**Exercise directions**
Repeat every record below, word for word.

**Given entries**
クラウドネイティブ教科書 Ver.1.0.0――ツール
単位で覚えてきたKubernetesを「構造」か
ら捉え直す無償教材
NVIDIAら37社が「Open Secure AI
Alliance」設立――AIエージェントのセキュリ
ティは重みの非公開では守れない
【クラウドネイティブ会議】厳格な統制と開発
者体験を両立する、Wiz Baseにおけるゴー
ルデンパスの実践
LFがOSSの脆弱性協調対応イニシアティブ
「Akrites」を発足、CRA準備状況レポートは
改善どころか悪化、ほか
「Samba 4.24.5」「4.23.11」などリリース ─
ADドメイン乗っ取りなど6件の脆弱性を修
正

**Finished exercise**
クラウドネイティブ教科書 Ver.1.0.0――ツール
単位で覚えてきたKubernetesを「構造」か
ら捉え直す無償教材
NVIDIAら37社が「Open Secure AI
Alliance」設立――AIエージェントのセキュリ
ティは重みの非公開では守れない
【クラウドネイティブ会議】厳格な統制と開発
者体験を両立する、Wiz Baseにおけるゴー
ルデンパスの実践
LFがOSSの脆弱性協調対応イニシアティブ
「Akrites」を発足、CRA準備状況レポートは
改善どころか悪化、ほか
「Samba 4.24.5」「4.23.11」などリリース ─
ADドメイン乗っ取りなど6件の脆弱性を修
正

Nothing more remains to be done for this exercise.